> [YOUR ASSIGNMENT]:
Please state how many lines of the data below contain the word "MemWrite", offering nothing besides the number.

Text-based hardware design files
○ ○ ○ ○
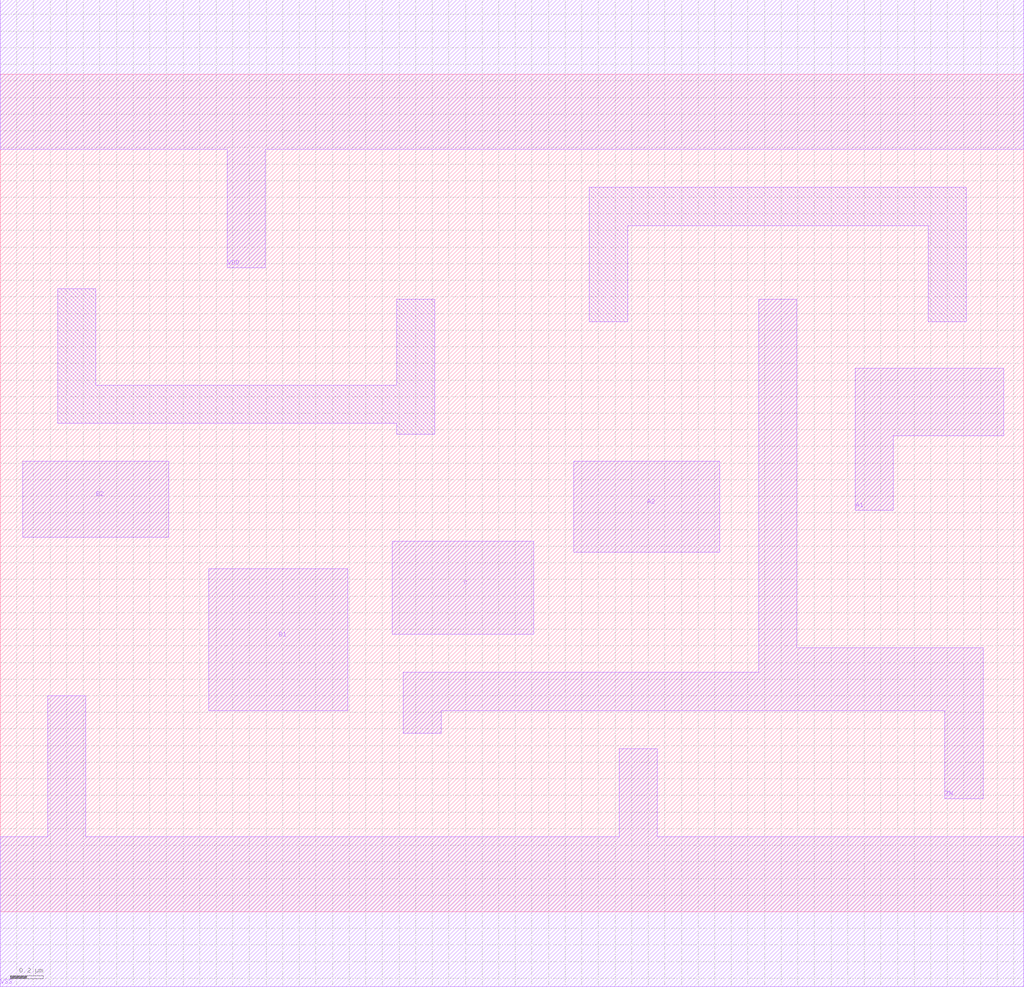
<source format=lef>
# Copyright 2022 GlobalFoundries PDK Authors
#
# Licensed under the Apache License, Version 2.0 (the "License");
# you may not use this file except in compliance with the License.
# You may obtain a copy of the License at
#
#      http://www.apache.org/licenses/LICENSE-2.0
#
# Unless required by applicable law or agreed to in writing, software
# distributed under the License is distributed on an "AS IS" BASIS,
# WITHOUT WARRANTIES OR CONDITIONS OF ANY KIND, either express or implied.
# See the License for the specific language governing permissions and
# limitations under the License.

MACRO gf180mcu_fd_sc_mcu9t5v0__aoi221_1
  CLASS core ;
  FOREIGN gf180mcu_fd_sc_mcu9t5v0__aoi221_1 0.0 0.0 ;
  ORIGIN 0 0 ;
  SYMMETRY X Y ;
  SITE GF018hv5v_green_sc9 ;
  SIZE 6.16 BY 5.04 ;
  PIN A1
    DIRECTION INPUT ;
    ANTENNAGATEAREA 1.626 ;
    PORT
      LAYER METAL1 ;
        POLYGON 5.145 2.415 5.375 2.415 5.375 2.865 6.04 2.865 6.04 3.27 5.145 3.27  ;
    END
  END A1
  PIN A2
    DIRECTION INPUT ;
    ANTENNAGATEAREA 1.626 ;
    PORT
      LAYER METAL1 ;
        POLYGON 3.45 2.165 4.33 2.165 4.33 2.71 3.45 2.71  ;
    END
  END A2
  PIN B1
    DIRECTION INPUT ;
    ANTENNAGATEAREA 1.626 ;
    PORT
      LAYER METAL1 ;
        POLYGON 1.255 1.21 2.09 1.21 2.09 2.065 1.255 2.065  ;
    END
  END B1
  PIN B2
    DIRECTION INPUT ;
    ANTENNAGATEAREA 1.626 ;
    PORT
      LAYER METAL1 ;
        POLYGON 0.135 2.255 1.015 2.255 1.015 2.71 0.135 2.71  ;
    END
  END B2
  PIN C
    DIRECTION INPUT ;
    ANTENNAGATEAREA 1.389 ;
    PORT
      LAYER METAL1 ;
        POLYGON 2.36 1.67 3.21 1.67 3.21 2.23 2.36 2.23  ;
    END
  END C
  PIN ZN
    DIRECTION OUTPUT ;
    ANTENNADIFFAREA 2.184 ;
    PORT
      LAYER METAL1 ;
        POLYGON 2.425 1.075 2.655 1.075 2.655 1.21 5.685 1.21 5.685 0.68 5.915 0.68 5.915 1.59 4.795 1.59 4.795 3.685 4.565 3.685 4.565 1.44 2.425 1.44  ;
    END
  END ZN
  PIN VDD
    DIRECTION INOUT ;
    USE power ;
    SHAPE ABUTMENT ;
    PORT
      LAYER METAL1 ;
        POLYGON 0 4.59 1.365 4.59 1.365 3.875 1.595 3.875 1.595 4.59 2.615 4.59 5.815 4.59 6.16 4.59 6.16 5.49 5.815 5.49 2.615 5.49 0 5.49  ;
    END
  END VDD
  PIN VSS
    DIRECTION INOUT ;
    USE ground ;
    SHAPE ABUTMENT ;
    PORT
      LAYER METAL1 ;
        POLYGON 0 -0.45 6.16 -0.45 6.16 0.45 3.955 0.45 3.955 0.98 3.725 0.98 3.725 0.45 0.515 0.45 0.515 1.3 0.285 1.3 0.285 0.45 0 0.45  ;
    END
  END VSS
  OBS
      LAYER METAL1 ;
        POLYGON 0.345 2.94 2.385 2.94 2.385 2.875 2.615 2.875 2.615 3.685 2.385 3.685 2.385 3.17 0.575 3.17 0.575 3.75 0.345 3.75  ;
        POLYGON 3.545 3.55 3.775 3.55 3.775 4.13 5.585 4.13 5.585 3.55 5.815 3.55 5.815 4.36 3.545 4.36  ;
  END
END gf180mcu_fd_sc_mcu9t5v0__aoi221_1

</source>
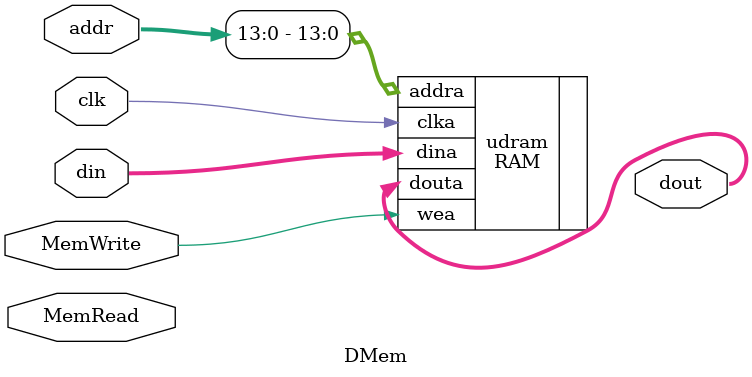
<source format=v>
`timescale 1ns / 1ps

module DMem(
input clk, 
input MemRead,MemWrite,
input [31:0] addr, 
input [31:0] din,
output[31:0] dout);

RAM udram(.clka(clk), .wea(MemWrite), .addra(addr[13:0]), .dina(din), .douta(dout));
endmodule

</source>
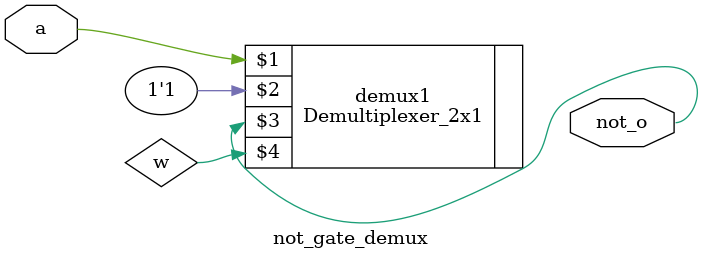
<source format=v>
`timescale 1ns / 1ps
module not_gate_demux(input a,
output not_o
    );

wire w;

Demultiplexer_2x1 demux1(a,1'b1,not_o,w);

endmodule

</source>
○ ○ ○ ○
> [EXERCISE ANSWER]:
2